**Exercise goal:**
Every line of the material below in which "down" shows up is to be located and copied.
(Beginning of Data extract)
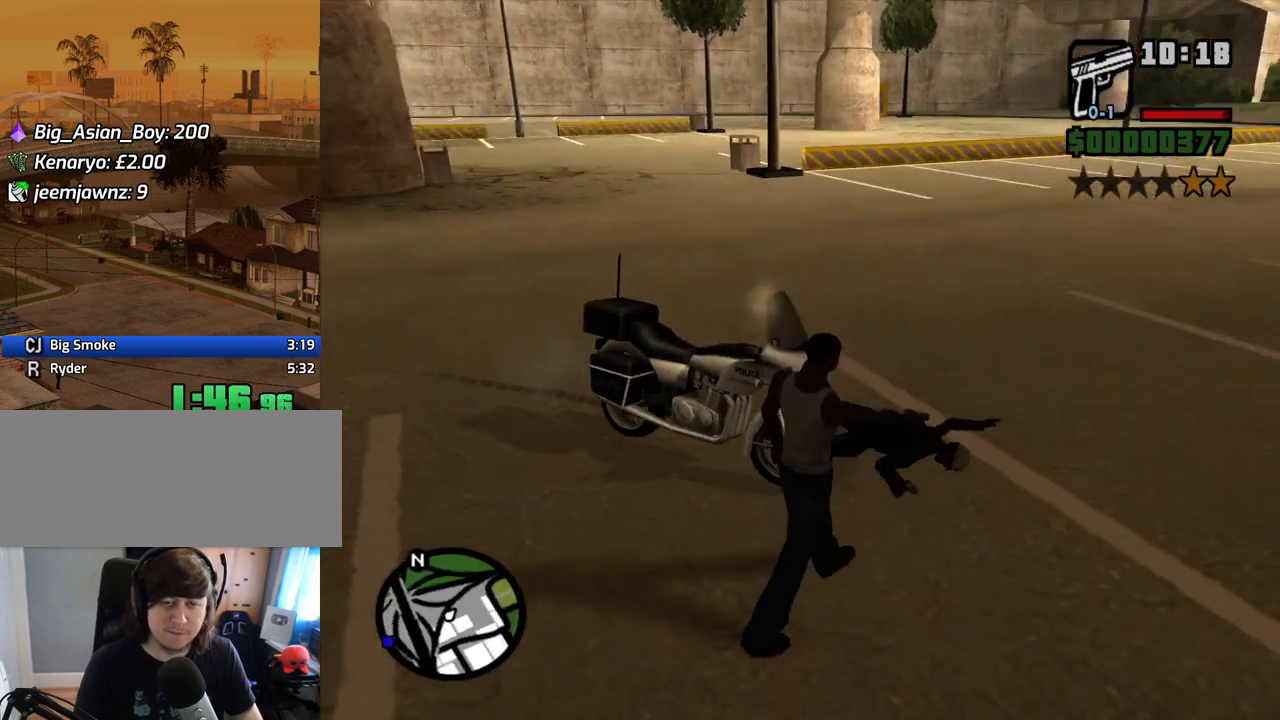
{"keys": ["w"], "mouse": [], "events": [[302, "d", "up"]]}
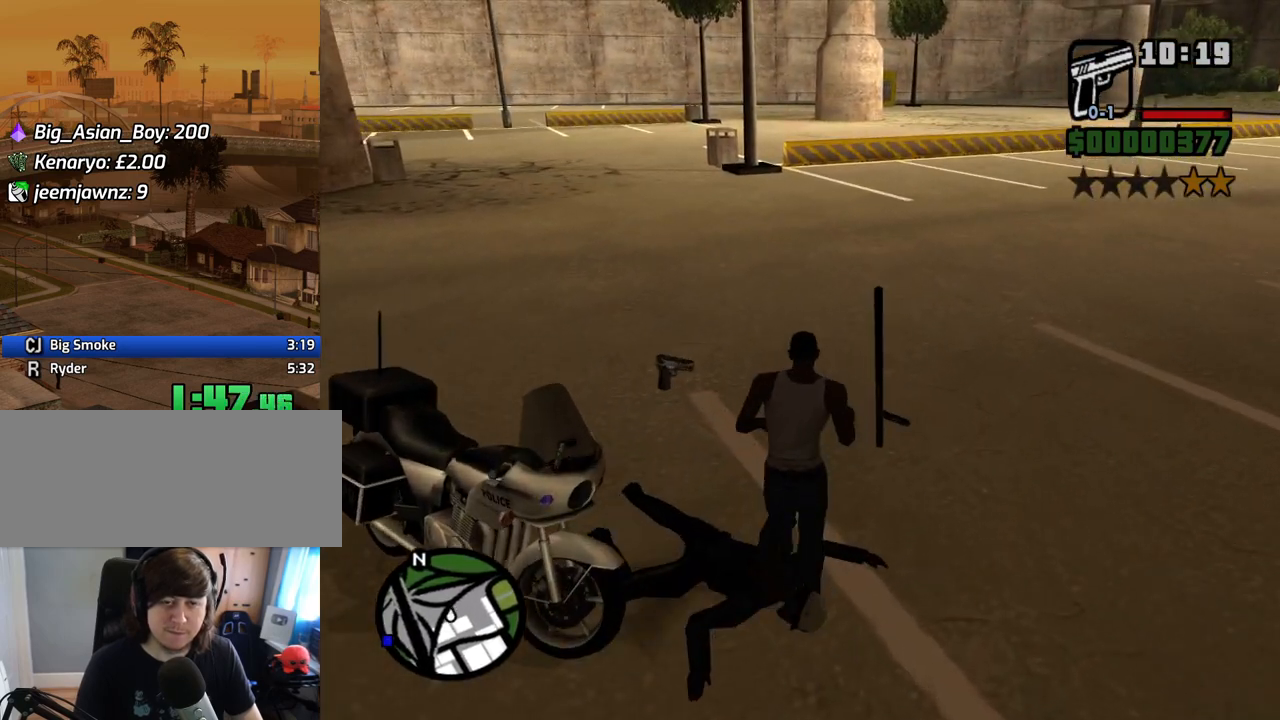
{"keys": ["f"], "mouse": [], "events": [[134, "a", "down"], [218, "w", "up"], [453, "a", "up"], [453, "f", "down"]]}
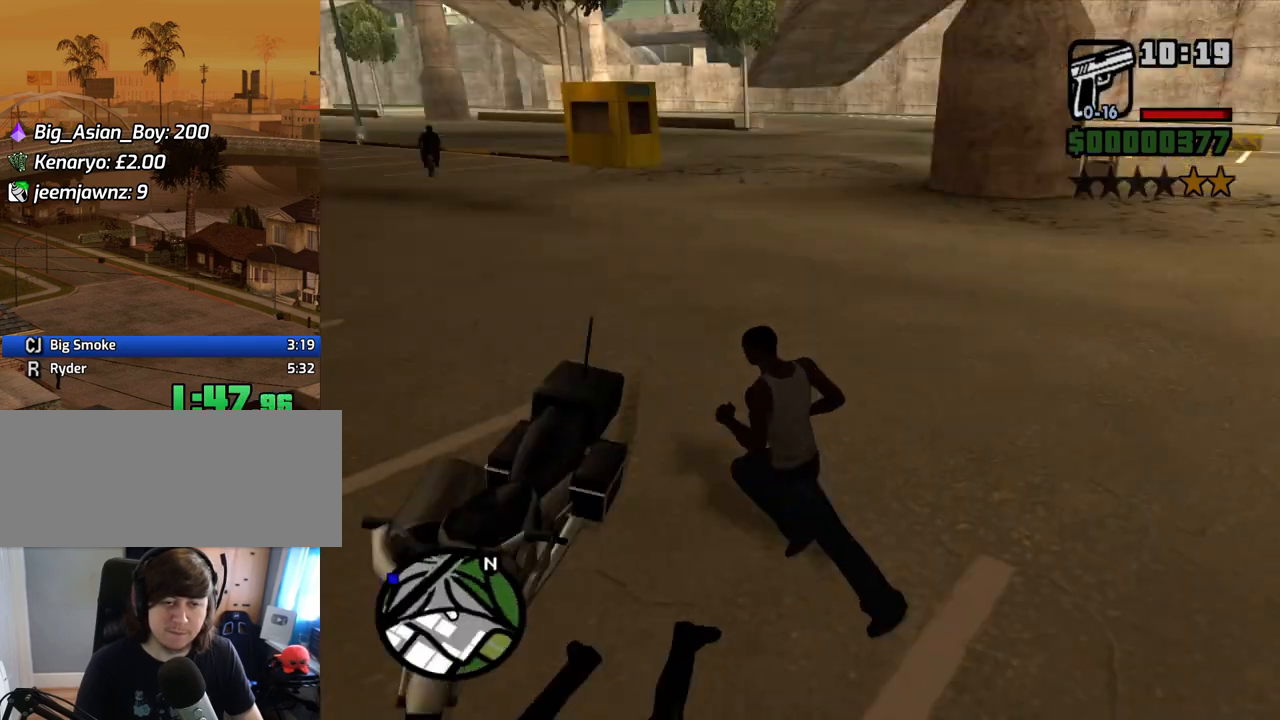
{"keys": [], "mouse": [], "events": [[50, "f", "up"], [134, "f", "down"], [184, "f", "up"], [285, "f", "down"], [335, "f", "up"], [419, "f", "down"], [469, "f", "up"]]}
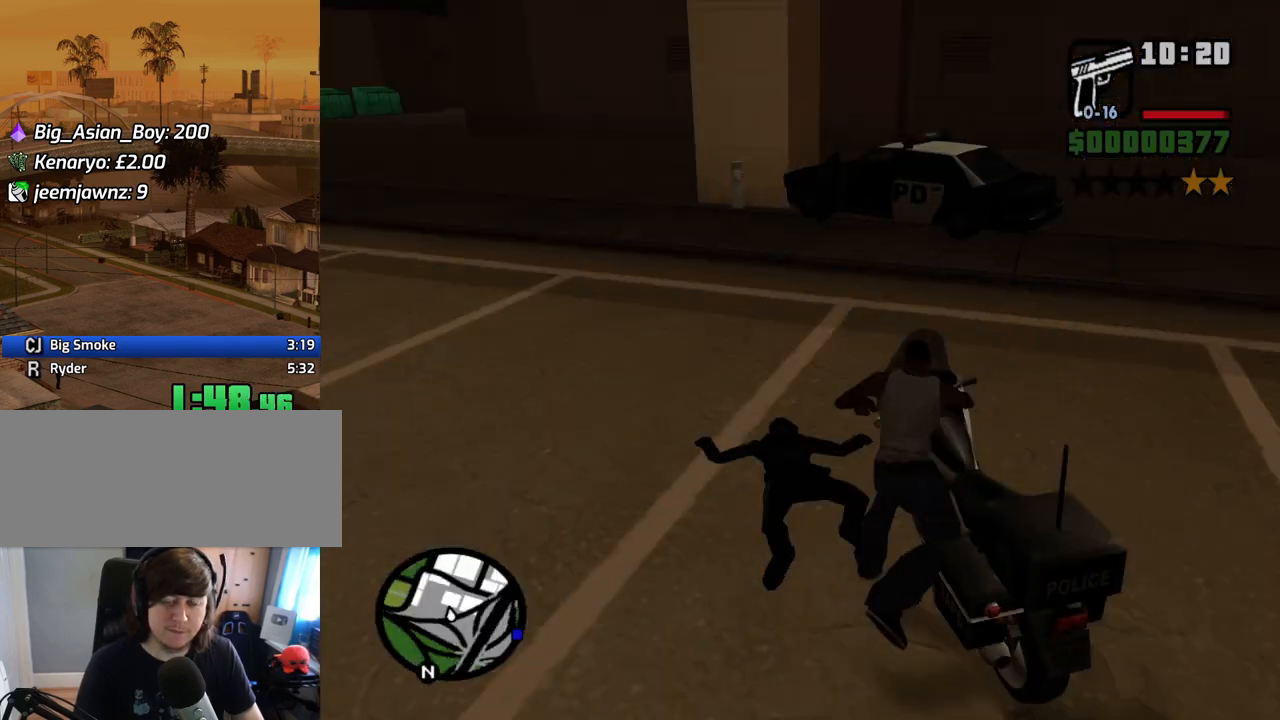
{"keys": ["a", "w"], "mouse": [], "events": [[67, "w", "down"], [117, "a", "down"], [352, "2", "down"], [435, "2", "up"]]}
(End of Data extract)
**Task result:**
{"keys": ["f"], "mouse": [], "events": [[134, "a", "down"], [218, "w", "up"], [453, "a", "up"], [453, "f", "down"]]}
{"keys": [], "mouse": [], "events": [[50, "f", "up"], [134, "f", "down"], [184, "f", "up"], [285, "f", "down"], [335, "f", "up"], [419, "f", "down"], [469, "f", "up"]]}
{"keys": ["a", "w"], "mouse": [], "events": [[67, "w", "down"], [117, "a", "down"], [352, "2", "down"], [435, "2", "up"]]}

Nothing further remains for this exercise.